An agreement such as the Memorandum of Agreement negotiated in this case, however, is not intended as a document to provide protection against all possible eventualities and occurrences independent of the material change which gives rise to the agreement in the first place. When such agreements are negotiated various provisions may be put into place to protect the job security of employees, or minimize the adverse effects upon them. These may include early retirement opportunities, benefits to facilitate transfer to another location, rate protection, enhanced layoff benefits and lump sum payments. Employees are often given options with respect to the benefits which best suit their needs, depending on their seniority. However, once those options are exercised and the memorandum of agreement has been implemented, it is generally understood that the employees may always be subject to other events that may independently affect their job security.

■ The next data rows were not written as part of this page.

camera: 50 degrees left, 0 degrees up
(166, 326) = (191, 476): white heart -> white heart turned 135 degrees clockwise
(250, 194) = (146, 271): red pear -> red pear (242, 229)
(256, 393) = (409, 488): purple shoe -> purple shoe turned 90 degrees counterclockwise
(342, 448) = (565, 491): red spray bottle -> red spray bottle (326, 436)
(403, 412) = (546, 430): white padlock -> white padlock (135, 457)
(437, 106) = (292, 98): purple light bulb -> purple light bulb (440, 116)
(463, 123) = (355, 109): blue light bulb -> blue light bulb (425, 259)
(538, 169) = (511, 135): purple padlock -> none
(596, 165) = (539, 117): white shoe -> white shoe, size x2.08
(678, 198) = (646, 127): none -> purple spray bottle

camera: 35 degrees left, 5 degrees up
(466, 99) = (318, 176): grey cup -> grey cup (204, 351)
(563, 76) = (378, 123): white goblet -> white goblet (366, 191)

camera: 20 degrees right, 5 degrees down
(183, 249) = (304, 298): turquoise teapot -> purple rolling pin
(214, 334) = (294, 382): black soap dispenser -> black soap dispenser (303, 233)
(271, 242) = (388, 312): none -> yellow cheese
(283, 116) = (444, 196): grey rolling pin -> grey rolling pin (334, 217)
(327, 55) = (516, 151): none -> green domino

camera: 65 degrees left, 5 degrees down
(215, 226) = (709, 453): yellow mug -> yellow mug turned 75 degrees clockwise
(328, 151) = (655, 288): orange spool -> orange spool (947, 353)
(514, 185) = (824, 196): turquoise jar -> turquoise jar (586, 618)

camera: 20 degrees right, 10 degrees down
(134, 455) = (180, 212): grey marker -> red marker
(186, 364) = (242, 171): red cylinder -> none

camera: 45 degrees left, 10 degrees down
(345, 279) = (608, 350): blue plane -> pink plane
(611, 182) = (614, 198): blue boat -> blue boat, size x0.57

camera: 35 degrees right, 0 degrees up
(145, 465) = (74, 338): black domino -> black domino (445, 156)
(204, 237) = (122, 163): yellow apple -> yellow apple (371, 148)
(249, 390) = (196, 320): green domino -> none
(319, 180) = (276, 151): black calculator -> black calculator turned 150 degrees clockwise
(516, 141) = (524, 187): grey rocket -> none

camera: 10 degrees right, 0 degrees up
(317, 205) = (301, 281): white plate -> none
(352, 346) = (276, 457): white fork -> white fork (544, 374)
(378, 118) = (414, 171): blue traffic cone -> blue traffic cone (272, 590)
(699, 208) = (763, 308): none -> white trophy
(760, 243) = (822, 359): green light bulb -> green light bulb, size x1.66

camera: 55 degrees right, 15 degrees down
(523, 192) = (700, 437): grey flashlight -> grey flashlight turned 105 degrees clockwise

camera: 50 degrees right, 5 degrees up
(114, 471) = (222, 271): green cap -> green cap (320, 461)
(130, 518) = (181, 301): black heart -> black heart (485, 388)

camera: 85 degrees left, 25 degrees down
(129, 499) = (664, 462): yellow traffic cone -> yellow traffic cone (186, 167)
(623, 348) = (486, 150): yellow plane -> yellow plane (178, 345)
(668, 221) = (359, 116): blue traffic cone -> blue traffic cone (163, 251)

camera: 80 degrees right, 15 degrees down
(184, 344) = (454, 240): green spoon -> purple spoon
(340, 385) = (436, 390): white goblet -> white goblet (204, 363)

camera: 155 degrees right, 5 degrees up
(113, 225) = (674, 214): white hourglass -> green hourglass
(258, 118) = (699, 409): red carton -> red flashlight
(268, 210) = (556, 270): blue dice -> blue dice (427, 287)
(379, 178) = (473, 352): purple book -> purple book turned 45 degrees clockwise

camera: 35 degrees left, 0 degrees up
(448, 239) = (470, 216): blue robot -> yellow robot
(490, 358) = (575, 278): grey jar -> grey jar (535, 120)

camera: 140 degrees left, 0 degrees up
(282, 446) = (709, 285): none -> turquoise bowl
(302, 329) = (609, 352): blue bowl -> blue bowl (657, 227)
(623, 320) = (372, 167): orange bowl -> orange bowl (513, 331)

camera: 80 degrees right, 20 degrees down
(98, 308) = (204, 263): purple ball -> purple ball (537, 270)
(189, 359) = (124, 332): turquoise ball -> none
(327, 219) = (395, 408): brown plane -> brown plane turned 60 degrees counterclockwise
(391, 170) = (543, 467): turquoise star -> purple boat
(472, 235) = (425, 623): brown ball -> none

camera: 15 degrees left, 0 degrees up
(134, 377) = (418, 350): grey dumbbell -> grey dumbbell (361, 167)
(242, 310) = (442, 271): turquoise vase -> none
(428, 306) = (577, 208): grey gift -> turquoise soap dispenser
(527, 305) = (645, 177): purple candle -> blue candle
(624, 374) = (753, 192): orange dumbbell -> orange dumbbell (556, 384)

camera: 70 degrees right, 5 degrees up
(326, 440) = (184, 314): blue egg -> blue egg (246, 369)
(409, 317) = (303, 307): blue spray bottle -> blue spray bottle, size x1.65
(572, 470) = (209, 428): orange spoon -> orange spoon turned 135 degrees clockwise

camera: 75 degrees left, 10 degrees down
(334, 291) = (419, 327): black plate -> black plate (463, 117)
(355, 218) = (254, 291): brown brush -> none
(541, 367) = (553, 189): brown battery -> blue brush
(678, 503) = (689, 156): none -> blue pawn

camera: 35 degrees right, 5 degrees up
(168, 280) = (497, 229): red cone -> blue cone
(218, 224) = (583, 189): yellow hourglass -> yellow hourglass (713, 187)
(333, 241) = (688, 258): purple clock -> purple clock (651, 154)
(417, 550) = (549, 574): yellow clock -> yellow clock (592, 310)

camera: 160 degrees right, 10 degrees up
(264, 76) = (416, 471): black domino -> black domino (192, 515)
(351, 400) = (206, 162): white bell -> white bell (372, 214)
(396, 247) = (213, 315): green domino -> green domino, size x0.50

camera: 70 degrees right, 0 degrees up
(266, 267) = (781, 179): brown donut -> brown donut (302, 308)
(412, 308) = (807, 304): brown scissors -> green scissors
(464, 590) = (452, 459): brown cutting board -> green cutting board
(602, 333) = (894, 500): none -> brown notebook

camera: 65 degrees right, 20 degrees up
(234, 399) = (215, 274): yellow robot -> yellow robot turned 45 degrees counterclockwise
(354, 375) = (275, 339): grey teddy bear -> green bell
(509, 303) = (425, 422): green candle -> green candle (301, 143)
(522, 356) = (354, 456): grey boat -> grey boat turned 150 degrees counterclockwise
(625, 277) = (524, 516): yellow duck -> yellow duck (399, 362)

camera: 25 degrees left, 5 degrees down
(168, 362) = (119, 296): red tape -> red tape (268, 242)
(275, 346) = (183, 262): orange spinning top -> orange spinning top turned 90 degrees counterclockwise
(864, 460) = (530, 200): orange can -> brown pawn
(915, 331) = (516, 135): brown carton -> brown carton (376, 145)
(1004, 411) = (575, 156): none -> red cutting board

The presumption underlying article 47 of the collective agreement is that the parties negotiate the minimizing of adverse impacts resulting from material change at a time when the employees impacted can be identified and when adverse impacts upon them are reasonably known and quantifiable. The process so contemplated does not provide for the contingency of unforeseen, indirect impacts, such as those giving rise to the claim in this case. If it were otherwise the agreements negotiated under article 47 could never be finalized or costed by the parties with any certainty. In the Arbitrator’s view, that is plainly not the intention of the parties’ agreement in respect of material change.

The importance of certainty and the distinction between immediate and indirect impacts was touched upon by Arbitrator Weatherill in the award between Canadian Pacific Ltd. and United Transportation Union concerning the application of a special agreement pursuant to the Railway Passenger Services Adjustments Assistance Regulations, dated November 10, 1983. At pp. 10-11, in considering the scope of employees "adversely affected" within the contemplation of the Special Agreement he commented as follows:

... The class of persons contemplated as "adversely affected" in the Special Agreement as in the Regulations, consists of railway employees.

Even within that constituency, however, it is necessarily the case that the "effects" of a reduction of passenger services with the attendant abolition of positions may be substantial, diverse and difficult to identify. In the long run, there is less work to go around, less use of equipment, less maintenance, and so on. The "long run" will, however, also be affected by the continuing variations of ordinary business operations and, in the railway industry, by fluctuations of traffic. It may, thus, be impossible to determine whether or not some future reduction – or indeed any perceived insufficiency of earnings – is attributable or not to a particular change in operations. The cases of those whose positions were abolished and who were unable to hold other jobs are clear, as are the cases of those displaced by the exercise of seniority in such circumstances. It is, however, not clear that persons who did not hold regular positions should be said to be "adversely affected" within the meaning of the Special Agreement, where the effect on their work or earnings is only indirect. While, in a general way, such persons may appear to be "affected" by the change (as, in a general way, were many others), they do not, in my view, come within the class of those contemplated by the Special Agreement as entitled to benefits.

In the Arbitrator’s view, what the instant case discloses is that employees have been negatively impacted, but that the event that has caused that impact is a fluctuation in traffic occasioned by a work stoppage at a customer’s mine site. While it may be true that the alternatives available to the employees so affected may be reduced by virtue of the earlier material change in operations on the Nelson Subdivision, that matter was dealt with finally and comprehensively in the negotiation of the Memorandum of Agreement. In the result, on the occasion of the reduction in traffic those employees cannot be said to be once again adversely affected by the earlier material change in the sense contemplated in article 47 of the collective agreement, or in the Memorandum of Agreement of May 14, 1990.

For the foregoing reasons the grievance must be dismissed.